### 掲載本文

このようになった原因は、2階のベランダを設置した時、水切りが利いていなかったため、雨が降る度に雨水が構造材まで伝って来ていた事だと思われます。

天井から雨漏りが起きたりすると、住んでる方も気付きますので対応するのですが、雨漏りに気付かない位、少しずつ水が吸われ続けていると、このような状態に至ってしまう訳です。ここまで来ると、2階を残したまま柱交換する事になりますので、工事も大掛かりになってしまいます。今、その工事をやっていて、対策が完了しました。

こういった現場に出くわした場合、単に腐ったりシロアリに喰われた部分を交換するだけでは不十分です。原因に適確な手を打って、その上で新しい材料に交換しないと、最初は良くても時間が経てば同じ事になってしまいます。

具体的な対策工事の中味は、ここでは記載致しませんが、こういった部分にプロとしての対応が出来ないと、信頼を獲得出来ないと思います。

### 抜粋データ
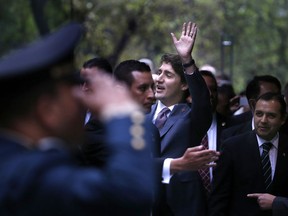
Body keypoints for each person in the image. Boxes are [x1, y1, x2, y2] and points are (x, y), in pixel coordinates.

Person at [0, 23, 154, 215]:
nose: (84, 104)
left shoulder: (18, 162)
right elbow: (130, 194)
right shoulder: (28, 177)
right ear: (48, 110)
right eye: (76, 97)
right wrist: (124, 115)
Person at [149, 21, 219, 216]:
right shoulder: (143, 115)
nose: (160, 79)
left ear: (183, 85)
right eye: (159, 72)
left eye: (168, 75)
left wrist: (187, 60)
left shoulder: (190, 116)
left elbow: (203, 101)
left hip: (181, 204)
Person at [209, 92, 288, 216]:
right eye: (259, 114)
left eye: (271, 116)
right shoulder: (232, 147)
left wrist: (277, 203)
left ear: (283, 119)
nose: (263, 120)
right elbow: (219, 199)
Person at [221, 75, 282, 141]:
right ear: (253, 104)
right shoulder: (230, 134)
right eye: (268, 98)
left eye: (278, 97)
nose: (274, 101)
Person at [198, 70, 228, 195]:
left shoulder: (232, 126)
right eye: (204, 89)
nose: (210, 94)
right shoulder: (178, 126)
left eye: (214, 89)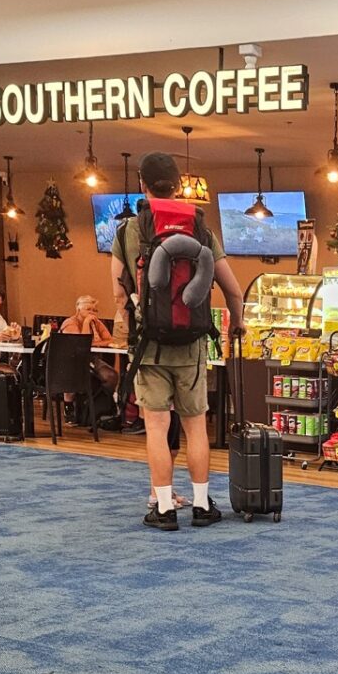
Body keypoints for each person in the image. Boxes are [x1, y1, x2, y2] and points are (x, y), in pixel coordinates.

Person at [112, 151, 245, 532]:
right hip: (191, 344)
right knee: (196, 427)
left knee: (156, 426)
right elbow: (233, 290)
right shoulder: (201, 229)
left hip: (149, 346)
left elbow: (120, 295)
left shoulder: (129, 231)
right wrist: (238, 323)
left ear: (142, 184)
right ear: (178, 184)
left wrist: (129, 324)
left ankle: (165, 508)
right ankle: (202, 505)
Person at [58, 295, 119, 424]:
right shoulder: (70, 323)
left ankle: (97, 406)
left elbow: (110, 340)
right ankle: (69, 407)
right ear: (78, 310)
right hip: (70, 360)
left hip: (91, 358)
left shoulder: (96, 322)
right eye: (88, 309)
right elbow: (81, 343)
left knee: (111, 376)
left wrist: (95, 343)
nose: (92, 313)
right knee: (75, 375)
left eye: (94, 310)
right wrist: (86, 323)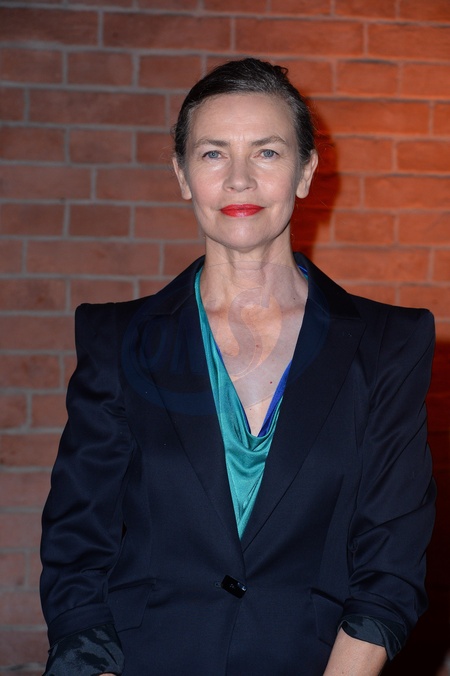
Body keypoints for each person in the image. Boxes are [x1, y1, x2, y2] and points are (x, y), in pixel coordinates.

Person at [40, 58, 436, 675]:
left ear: (306, 172)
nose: (240, 180)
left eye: (267, 153)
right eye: (213, 154)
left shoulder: (390, 344)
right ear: (182, 175)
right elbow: (77, 545)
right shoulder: (116, 340)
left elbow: (392, 562)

### 練習問題
- 1) 雨水による構造材の傷みを述べた本文について、次の(a)〜(c)がその内容と合っているかどうかを答えなさい。それぞれ「はい」か「いいえ」で答え、判断の決め手となる本文の言葉をそのまま引用すること。
(a) 原因は、2階のベランダを設置した時に水切りが利いていなかった事だと考えられている。
(b) 腐った部分を新しい材料に交換すれば、それで十分だと述べている。
(c) 具体的な対策工事の中味が詳しく説明されている。
- 2) 雨水による構造材の傷みを述べた本文を、最後の文の後から書き進めなさい。

### 問題の解答
- 1)
(a) はい。「2階のベランダを設置した時、水切りが利いていなかったため、雨が降る度に雨水が構造材まで伝って来ていた事だと思われます」
(b) いいえ。「単に腐ったりシロアリに喰われた部分を交換するだけでは不十分です」
(c) いいえ。「具体的な対策工事の中味は、ここでは記載致しませんが」

- 2)
私がここで強調したいのは、木造であれ、鉄筋コンクリート造であれ、水捌けを十分考えた住まいにしないと、長寿命住宅は造れない、という事です。

こうなって来ると、建築だけでなく土木の領域まで含まれて来るのですが、長寿命住宅には、そういった対応が求められていると私は考えています。とにかく、水捌けには十分、注意する事が必要です。

本ブログは、今年はこれで仕事納めとさせて頂きます。新年は、5日から始めさせて頂きます。皆様、良いお年を!